Cette poussière qui s'élève du béton effondré, cache un temps la tragédie et colle à la peau des survivants, le monde l'a d'abord vue lors de l'effondrement des tours du World Trade Center, le 11 septembre 2001. Le 12 janvier 2010, autre date funeste, c'est une ville entière qui s'est affaissée et a été enveloppée par la même poussière beige. La triste poudre retombée, le jour levé, on a commencé à réaliser l'ampleur de la catastrophe. À chaque heure qui passe, ses dimensions terribles apparaissent: 100 000 morts? 300 000?

La poussière n'a pas seulement couvert la capitale, elle a enseveli l'espoir. Depuis l'élection du président René Préval en 2006, le pays semblait sur la bonne voie.

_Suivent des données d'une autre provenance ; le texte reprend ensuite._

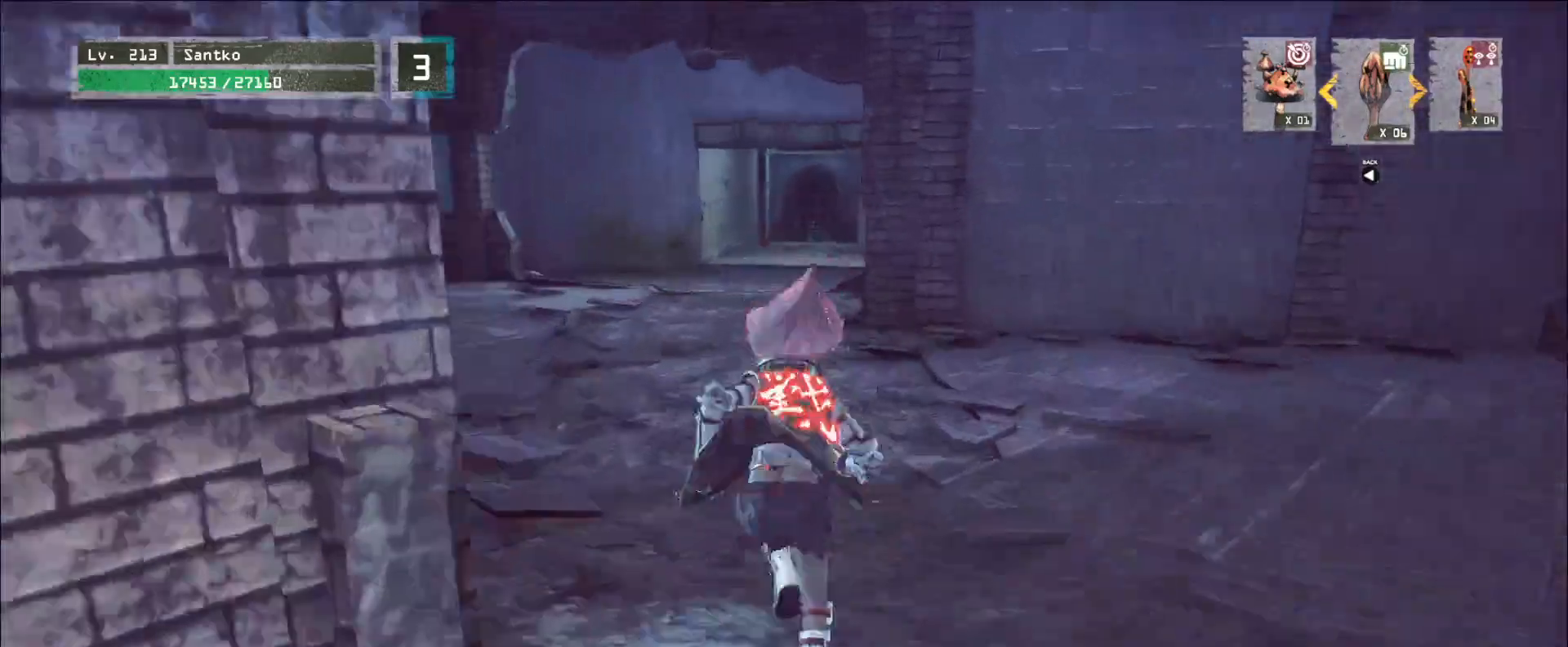
{"keys": ["w"], "mouse": [], "events": []}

Les projets de développement, financés à coups de centaines de millions par la communauté internationale, se multipliaient. Une certaine stabilité politique s'installait. L'aide au développement se concentrait sur l'amélioration de la gouvernance, la fourniture des soins et services de base, la préparation aux catastrophes naturelles. On pensait surtout aux ouragans et aux glissements de terrain. Les tremblements de terre? Le pays avait tant d'autres problèmes, le dernier séisme d'importance remontait à si loin. «Au moment où la ville s'écroulait, le ciel fut tellement obscurci par les tourbillons de poussière que l'on aurait dit une nuit complète», écrivait l'évêque du Cap haïtien en... 1842.

 

Les experts ne cessaient d'avertir les autorités. Par exemple, cet ingénieur géologue du Laboratoire national du bâtiment d'Haïti, Claude Prepetit, qui disait il y a moins d'un mois: «La région de Port-au-Prince a connu des séismes de magnitude supérieure à 7 en 1751 et 1770. Depuis lors, nous sommes entrés dans une période d'apparente quiétude pendant laquelle l'énergie continue de s'accumuler dans le sol. Le jour où les contraintes vont se relâcher avec fracas, les conséquences seront catastrophiques.»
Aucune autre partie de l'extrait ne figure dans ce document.